The conditional distribution of a variable, for example heights, is the distribution of heights given the value of another variable, for example gender. Plotting the conditional distribution of heights given gender is a way of visualizing the relationship between the 2 variables.
The marginal distribution of heights is the distribution of heights for everybody, independent of gender. Plotting the marginal distribution of heights is a way of describing the probability of occurrence of each value of the variable.
If heights was a numerical variable
The density plot below represents the marginal and conditional distributions of heights:
- The dashed curve is the marginal distribution of heights — the distribution of everybody’s heights regardless of their gender.
- The pink and blue curves are the conditional distributions:
- The pink curve is the distribution of heights given that the gender is female.
- The blue curve is the distribution of heights given that the gender is male.

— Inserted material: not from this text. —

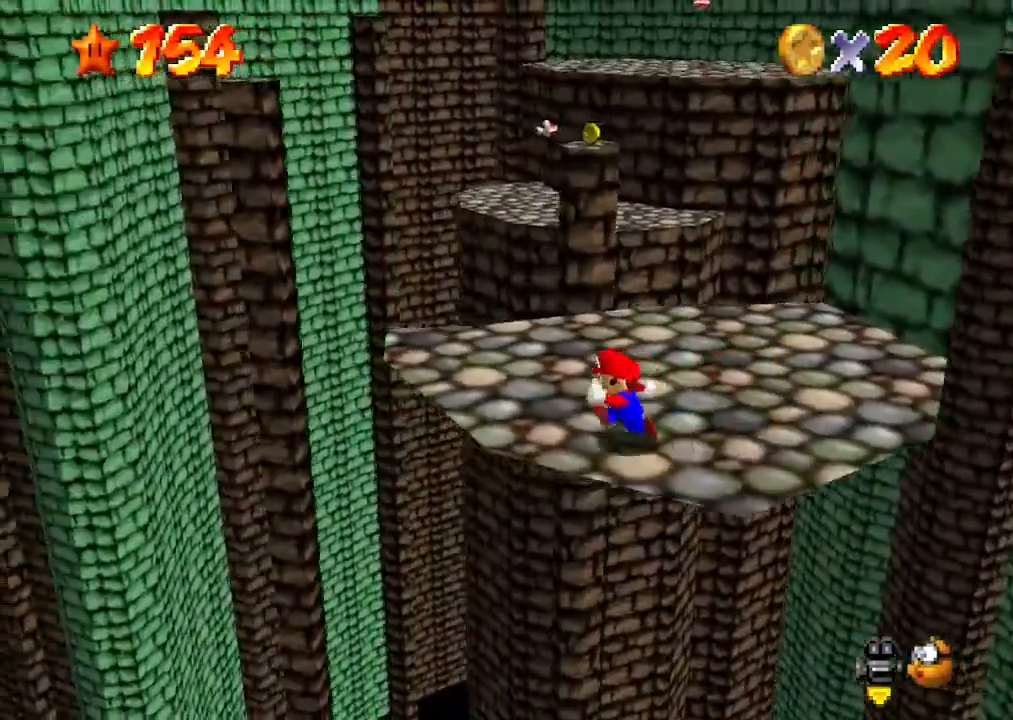
{"buttons": [], "left_stick": "up", "events": [[200, "left_stick", "up"]]}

The conditional distribution of males is shifted to the right which means that, on average, males are taller than females. The marginal distribution is bimodal which reflects the fact that it is the combination of the 2 conditional distributions.

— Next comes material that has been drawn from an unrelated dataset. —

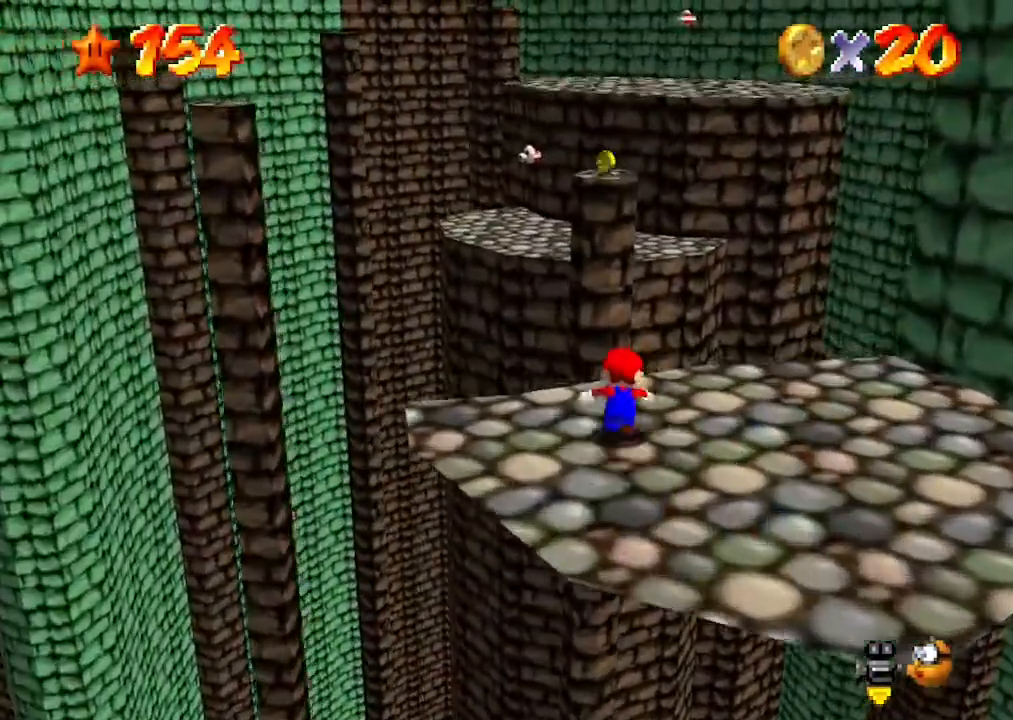
{"buttons": ["A", "Z"], "left_stick": "up-left", "events": [[200, "Z", "down"], [233, "A", "down"], [400, "left_stick", "up-left"]]}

If heights was a categorical variable
Now consider the case where heights is a binary categorical variable that can take on 2 values: “Tall” or “Normal/Short”.
The following bar plot represents the marginal distribution of heights (regardless of gender):

The bar plot shows that 13% of all participants are tall, and 87% are either normal or short.
The following stacked bar plot represents the distribution of heights conditional on gender:

Given that the person is female, then the probability of being tall is only 3%; And given that the person is male, this probability is 23%.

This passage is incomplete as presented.